Dans les centres de planning familial, une grande importance est accordée à l’aspect social et humain des consultations, souvent au détriment de la rentabilité économique. Par exemple, pour les consultations médicales, notamment celles liées à de la petite gynécologie, le temps consacré à chaque patiente est plus long que dans d’autres structures, atteignant parfois 30 minutes, au lieu des 10 minutes habituelles. Les centres de planning familial suivent la stratégie consistant à inclure la prise en charge de l’avortement dans leurs autres missions de prévention, de santé reproductive et de conseil en lien avec la vie affective en général.

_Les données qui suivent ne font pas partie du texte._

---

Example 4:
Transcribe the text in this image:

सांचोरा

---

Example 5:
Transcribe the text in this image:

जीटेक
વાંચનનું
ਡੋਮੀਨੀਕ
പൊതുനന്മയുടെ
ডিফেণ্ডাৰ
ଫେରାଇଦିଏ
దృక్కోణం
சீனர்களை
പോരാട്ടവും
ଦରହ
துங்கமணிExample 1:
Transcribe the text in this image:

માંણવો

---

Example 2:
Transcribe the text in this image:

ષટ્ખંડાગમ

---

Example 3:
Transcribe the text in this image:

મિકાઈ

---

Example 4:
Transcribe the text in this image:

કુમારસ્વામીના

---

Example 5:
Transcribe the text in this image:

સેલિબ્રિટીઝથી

C’est dans ces mêmes plannings que, plus tard, les pilules contraceptives ont été distribuées en premier lieu. Cet ensemble se matérialise dans la continuité de l’histoire des centres de planning familial, où la prise en compte de l’aspect social se situe au cœur du projet. «Parce qu’il y a un vrai bénéfice pour la personne qui vient consulter, on ne parle plus de secteur non marchand pour parler de notre activité, mais d’un secteur d’entreprise à profit social», résume ainsi Cécile Artus.

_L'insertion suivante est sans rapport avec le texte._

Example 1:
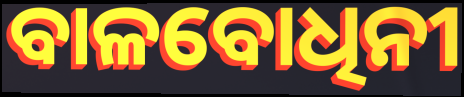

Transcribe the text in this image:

ବାଳବୋଧିନୀ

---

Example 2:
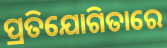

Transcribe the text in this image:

ପ୍ରତିଯୋଗିତାରେ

Malgré les différences de ces structures, d’un côté comme de l’autre de la frontière linguistique, les énergies convergent désormais vers un seul et même objectif: permettre aux femmes d’avorter aussi rapidement que possible.
Encadré: «Un accès à l’information disparate»
L’accès à l’IVG dépend aussi de la disponibilité des informations, particulièrement en ligne, où des disparités existent également entre la Flandre, la Wallonie et Bruxelles. En Flandre, le site abortus.be, géré par l’asbl Luna, centralise des informations fiables et actualisées, redirigeant les utilisateurs vers des sources officielles, à l’abri des sites anti-avortement. En Wallonie et à Bruxelles, l’accès est plus complexe, avec des ressources dispersées et parfois ambiguës. Les informations peuvent être biaisées, nécessitant une vigilance accrue pour éviter les sites anti-avortement. En 2023, un projet de site d’information fédéral centralisé1– pouvant pallier cette situation – a vu le jour, après la publication d’un rapport d’expert2 sur l’évolution de la législation concernant l’avortement en Belgique. Cependant, son ergonomie reste perfectible. La rubrique dédiée à l’IVG se trouve dans la catégorie «début et fin de vie», mêlée à d’autres sujets comme le don d’organe et l’euthanasie, rendant l’accès difficile.
- https://www.health.belgium.be/fr/sante/prenez-soin-de-vous/debut-et-fin-de-vie/interruption-volontaire-de-grossess
- En avril 2023, sept experts de sept universités du pays ont présenté sur demande de la majorité gouvernementale un rapport intitulé : « Étude et évaluation de la loi et de la pratique de l’avortement en Belgique ».